Amazon Partners With Fox for First Foray Into Movie Biz

Corporate giants teaming up to adapt The Stolen Child.

by | February 25, 2008 | Comments

Not satisfied with being your one-stop shop for nearly everything under the sun, Amazon.com is moving into the movie business.

Variety reports that the online retailer has joined forces with 20th Century Fox to bring Keith Donohue’s novel The Stolen Child to theaters. Amazon optioned the book in 2006, but Ron Nyswaner‘s script wasn’t finished before the writers’ strike hit, so the project went on hold; now that Nyswaner (Philadelphia, The Painted Veil) is free to finish his adaptation, the wheels are again in motion.
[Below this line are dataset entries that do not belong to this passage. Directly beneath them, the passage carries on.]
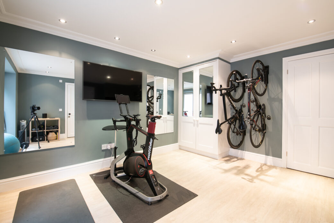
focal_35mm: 15
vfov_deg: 77.3
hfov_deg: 100.4
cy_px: 112
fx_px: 139
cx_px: 167
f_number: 8
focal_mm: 15
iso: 125
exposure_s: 1/2
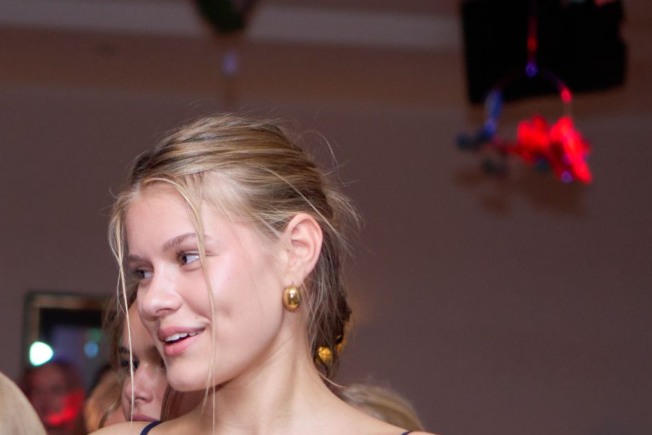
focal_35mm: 114
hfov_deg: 17.8
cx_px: 160
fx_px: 2066
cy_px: 388
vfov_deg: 11.9
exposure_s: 1/160
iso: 800
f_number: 2
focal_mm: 35
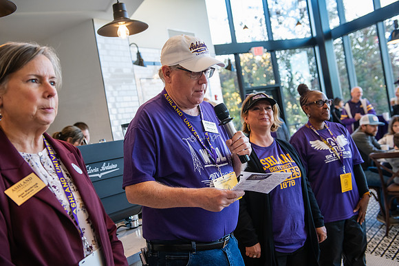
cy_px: 133
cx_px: 200
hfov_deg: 50.7
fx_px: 421
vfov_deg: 35.1
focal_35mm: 38
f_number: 3.5
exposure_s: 1/320
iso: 1000
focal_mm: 38
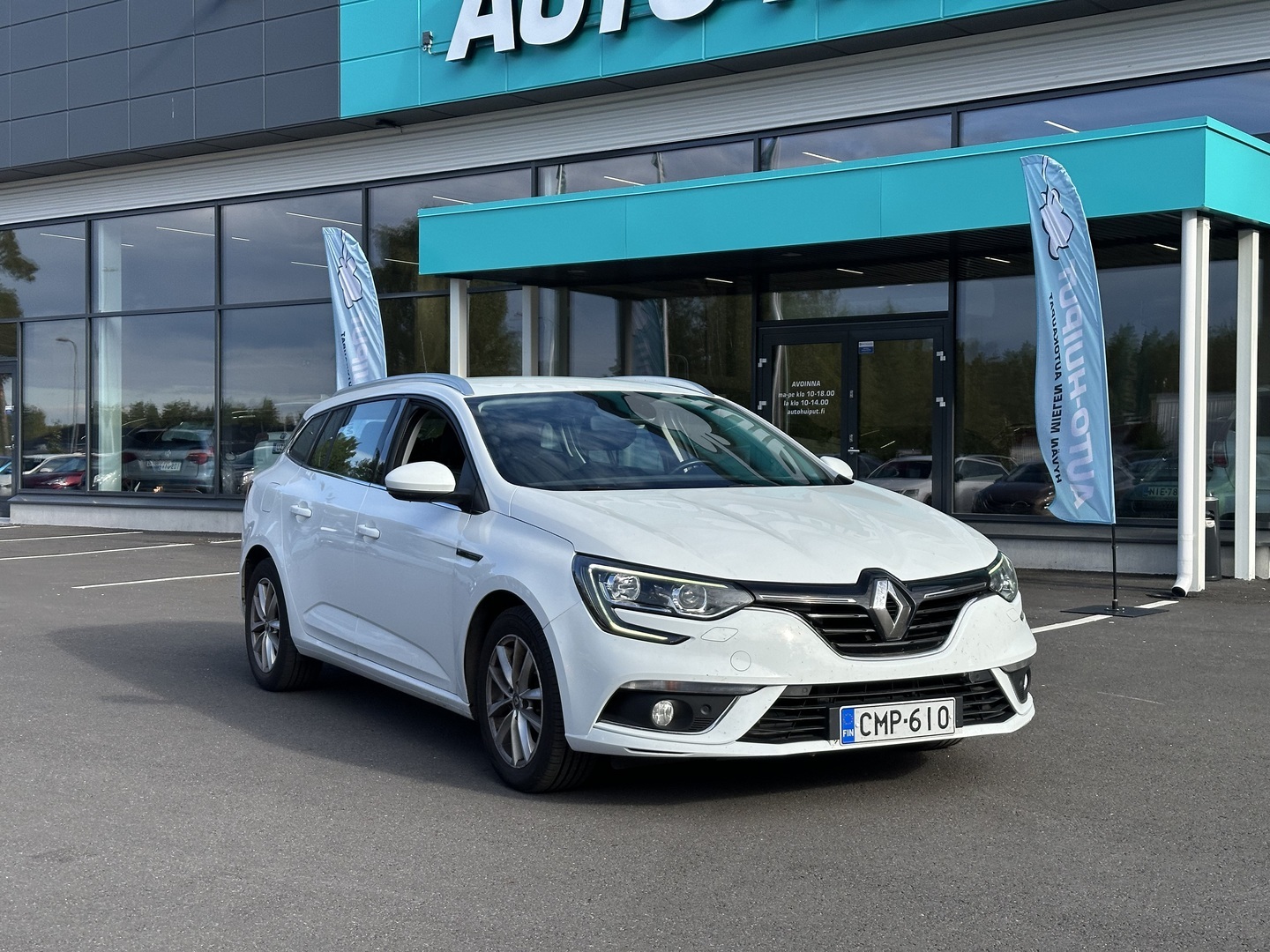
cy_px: 476
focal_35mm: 48
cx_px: 635
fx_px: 1761
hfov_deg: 39.7
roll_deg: -0.2
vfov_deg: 30.3
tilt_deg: -0.3
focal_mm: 6.86
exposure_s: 1/3367
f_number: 1.78
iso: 64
From the article:

Donohue’s debut novel revolves around a man who was kidnapped by hobgoblins as a boy and replaced by a look-alike imposter. Book follows both versions of the character as they struggle through their new lives and environments.
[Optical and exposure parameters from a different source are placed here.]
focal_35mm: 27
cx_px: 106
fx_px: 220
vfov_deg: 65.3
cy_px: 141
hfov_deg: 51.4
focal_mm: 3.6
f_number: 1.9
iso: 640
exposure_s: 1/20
According to Variety, Amazon won’t actually be financing Child — that responsibility will be shouldered by Fox — but has instead agreed to “heavily push the pic across its stable of websites,” including the IMDb. The article notes that Amazon’s sites accrued 59 million visitors in January.

Interestingly, Amazon doesn’t even have a head of film development; instead, an array of “executives across multiple divisions” will be responsible for shepherding The Stolen Child, in conjunction with Fox’s Marc Platt, who produced The Seeker: The Dark Is Rising last year.